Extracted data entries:

..........

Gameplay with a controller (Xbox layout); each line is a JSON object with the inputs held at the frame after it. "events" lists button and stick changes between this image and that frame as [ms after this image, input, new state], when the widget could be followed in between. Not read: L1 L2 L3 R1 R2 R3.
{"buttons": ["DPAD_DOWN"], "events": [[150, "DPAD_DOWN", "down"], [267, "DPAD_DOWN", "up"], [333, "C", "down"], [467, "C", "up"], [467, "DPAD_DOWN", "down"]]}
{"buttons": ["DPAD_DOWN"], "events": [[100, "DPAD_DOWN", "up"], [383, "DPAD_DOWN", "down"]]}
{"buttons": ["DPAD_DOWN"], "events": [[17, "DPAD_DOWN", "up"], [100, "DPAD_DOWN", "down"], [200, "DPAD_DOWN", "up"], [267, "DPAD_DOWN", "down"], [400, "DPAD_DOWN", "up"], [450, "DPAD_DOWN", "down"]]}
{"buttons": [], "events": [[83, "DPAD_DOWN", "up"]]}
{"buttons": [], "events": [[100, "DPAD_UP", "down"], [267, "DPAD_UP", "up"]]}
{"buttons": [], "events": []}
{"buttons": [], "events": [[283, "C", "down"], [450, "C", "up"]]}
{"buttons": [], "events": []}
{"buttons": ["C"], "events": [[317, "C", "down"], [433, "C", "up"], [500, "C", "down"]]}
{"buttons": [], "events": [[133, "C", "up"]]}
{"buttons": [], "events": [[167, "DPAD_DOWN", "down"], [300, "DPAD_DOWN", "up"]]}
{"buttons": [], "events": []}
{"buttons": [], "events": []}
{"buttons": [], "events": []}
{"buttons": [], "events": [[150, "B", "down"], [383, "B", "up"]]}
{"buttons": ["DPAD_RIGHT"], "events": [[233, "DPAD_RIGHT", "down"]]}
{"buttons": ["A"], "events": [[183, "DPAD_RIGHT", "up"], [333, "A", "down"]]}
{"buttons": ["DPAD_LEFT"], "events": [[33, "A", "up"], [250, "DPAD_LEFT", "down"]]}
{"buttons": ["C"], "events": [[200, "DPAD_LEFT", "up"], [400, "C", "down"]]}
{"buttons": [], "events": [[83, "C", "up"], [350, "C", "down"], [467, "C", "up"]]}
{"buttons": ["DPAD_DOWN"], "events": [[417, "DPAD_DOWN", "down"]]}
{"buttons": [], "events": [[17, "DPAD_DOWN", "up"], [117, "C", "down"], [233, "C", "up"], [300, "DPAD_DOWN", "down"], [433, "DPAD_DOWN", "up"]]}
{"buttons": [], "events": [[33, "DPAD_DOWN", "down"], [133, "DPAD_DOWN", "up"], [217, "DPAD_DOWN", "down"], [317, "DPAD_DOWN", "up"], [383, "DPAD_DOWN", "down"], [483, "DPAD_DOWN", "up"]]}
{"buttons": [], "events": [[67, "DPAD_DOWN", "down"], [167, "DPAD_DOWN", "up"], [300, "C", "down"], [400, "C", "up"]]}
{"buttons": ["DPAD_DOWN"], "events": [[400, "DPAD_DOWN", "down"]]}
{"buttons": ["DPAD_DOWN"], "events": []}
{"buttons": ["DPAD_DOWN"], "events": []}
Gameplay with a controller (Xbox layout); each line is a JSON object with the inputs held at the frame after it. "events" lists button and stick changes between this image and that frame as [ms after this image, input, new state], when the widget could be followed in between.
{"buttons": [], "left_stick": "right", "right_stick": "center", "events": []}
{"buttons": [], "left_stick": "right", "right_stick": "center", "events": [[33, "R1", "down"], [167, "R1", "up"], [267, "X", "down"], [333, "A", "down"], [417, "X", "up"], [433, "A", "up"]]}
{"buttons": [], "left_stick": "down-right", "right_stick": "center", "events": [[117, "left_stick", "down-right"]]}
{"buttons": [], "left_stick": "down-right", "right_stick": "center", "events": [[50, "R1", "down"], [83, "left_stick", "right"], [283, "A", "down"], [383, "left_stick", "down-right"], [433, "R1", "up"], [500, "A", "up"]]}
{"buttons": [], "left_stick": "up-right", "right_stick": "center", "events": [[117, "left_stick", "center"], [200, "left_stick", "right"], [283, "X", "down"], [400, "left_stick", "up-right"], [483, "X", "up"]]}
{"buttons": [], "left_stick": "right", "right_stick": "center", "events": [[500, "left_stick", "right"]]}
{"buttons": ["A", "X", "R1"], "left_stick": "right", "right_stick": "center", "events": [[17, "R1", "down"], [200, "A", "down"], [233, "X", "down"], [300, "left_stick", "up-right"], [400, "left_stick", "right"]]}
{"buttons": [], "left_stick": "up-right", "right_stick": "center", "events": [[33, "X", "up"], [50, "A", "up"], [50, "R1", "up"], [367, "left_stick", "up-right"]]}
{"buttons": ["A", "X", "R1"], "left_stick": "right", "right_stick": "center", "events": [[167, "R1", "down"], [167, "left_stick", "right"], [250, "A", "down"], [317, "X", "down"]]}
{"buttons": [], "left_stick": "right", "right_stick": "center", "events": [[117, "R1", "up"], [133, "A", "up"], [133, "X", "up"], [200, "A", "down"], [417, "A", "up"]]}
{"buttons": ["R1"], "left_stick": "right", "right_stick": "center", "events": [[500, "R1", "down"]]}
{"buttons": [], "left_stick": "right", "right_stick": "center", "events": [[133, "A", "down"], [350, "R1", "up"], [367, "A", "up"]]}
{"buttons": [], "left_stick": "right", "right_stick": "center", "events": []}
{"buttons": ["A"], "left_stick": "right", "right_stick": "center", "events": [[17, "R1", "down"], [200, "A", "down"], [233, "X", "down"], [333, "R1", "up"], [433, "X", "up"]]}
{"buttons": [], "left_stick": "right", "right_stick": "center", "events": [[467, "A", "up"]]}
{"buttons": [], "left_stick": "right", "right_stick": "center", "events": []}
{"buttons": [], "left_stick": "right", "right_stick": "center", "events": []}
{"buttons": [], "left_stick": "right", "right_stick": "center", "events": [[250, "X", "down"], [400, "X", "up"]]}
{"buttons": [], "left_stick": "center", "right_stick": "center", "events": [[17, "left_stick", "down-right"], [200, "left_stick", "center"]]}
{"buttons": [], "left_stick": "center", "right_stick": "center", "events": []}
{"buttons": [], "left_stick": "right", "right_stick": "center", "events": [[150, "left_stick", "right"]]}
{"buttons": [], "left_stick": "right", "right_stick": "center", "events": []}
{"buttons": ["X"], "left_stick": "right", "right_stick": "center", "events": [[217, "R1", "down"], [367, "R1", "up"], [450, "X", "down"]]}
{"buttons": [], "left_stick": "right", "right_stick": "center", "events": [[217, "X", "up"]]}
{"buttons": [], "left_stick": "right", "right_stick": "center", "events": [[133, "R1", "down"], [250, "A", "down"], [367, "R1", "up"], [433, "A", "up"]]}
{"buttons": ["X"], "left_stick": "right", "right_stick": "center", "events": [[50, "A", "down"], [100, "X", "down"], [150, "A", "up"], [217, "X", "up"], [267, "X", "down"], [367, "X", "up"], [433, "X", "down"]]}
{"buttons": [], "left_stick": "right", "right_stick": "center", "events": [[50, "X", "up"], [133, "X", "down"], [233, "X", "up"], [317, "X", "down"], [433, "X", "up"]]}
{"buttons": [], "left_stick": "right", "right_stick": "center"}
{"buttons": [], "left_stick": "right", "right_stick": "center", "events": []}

..........

→ Exercise goal
Give the number of lines in the entries that include the string "held", and nothing more.

→ Completed exercise
2